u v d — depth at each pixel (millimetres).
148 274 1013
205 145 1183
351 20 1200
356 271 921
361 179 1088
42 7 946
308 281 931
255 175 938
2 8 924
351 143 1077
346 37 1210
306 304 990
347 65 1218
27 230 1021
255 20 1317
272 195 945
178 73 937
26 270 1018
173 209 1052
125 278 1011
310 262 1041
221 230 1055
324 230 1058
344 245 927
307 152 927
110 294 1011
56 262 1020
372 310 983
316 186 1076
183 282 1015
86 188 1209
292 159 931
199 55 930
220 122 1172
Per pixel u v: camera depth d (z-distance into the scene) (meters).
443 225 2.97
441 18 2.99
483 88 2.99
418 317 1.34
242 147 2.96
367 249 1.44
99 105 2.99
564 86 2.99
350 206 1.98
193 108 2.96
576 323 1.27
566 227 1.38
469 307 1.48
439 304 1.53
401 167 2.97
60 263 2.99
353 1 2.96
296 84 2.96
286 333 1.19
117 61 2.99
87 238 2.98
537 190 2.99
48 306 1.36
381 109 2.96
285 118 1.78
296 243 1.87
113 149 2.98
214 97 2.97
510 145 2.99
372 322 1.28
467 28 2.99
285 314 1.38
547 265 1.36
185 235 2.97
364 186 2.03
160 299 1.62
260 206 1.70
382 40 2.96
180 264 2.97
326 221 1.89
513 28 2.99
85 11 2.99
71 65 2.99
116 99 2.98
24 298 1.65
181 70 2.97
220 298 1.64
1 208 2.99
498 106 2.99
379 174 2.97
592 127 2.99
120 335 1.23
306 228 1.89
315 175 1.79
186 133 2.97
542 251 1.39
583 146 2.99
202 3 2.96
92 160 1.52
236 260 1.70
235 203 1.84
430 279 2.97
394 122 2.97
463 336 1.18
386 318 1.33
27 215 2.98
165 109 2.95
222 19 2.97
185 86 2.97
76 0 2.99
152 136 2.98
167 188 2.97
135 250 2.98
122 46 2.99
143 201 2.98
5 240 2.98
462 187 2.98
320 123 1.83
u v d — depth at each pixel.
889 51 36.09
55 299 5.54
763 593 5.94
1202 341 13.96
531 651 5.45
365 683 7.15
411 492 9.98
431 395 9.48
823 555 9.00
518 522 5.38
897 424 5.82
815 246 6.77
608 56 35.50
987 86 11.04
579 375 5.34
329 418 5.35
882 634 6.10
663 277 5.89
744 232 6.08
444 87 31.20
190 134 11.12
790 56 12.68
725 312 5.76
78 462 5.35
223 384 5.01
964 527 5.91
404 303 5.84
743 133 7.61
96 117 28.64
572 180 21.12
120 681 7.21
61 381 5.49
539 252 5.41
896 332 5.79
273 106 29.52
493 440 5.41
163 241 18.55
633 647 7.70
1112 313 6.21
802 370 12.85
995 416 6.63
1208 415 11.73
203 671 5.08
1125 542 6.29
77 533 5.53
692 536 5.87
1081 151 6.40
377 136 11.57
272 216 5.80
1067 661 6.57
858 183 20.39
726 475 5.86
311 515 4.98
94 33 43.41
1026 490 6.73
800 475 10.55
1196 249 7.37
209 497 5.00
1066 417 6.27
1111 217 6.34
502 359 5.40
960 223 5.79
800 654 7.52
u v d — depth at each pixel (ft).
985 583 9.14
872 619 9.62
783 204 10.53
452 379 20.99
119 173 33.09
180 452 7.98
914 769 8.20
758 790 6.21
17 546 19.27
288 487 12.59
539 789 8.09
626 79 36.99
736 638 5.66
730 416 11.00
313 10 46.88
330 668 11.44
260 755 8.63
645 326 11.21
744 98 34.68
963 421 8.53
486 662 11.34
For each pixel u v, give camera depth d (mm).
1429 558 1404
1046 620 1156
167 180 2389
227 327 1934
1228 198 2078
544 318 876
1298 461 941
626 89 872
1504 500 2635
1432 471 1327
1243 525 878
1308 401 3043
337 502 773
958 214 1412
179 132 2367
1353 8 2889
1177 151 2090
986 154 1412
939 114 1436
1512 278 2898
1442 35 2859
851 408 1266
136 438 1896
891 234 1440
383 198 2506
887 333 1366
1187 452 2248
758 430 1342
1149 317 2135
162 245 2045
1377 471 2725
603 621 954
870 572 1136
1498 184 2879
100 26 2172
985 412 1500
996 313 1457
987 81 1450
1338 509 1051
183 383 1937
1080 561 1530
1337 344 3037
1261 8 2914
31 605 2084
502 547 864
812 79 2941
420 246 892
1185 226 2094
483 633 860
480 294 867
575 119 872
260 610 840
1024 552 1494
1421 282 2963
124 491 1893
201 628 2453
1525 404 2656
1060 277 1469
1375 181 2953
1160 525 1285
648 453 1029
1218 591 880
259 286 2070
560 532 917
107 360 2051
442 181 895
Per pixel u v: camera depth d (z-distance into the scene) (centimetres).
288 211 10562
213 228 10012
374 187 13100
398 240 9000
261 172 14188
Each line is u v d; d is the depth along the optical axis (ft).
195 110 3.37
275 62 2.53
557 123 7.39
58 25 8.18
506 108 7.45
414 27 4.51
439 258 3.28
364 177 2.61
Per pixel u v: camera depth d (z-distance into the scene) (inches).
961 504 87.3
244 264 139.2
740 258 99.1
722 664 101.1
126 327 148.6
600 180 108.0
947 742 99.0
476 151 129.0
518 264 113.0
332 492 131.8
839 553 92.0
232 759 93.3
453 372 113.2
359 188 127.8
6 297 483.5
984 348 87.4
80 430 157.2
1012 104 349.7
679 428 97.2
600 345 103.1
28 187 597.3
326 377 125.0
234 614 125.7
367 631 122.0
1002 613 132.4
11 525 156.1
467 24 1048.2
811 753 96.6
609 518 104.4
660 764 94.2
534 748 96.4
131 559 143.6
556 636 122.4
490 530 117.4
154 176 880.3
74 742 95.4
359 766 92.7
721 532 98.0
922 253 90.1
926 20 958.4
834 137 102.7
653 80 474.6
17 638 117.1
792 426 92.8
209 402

——

> _What the task asks_: What lines in the data include the string "depth"? Copy each one.

> _Result for this exercise_:
u v d — depth at each pixel (millimetres).
Per pixel u v: camera depth d (z-distance into the scene) (meters).
u v d — depth at each pixel.
u v d — depth at each pixel (ft).
For each pixel u v, give camera depth d (mm).
Per pixel u v: camera depth d (z-distance into the scene) (centimetres).
Each line is u v d; d is the depth along the optical axis (ft).
Per pixel u v: camera depth d (z-distance into the scene) (inches).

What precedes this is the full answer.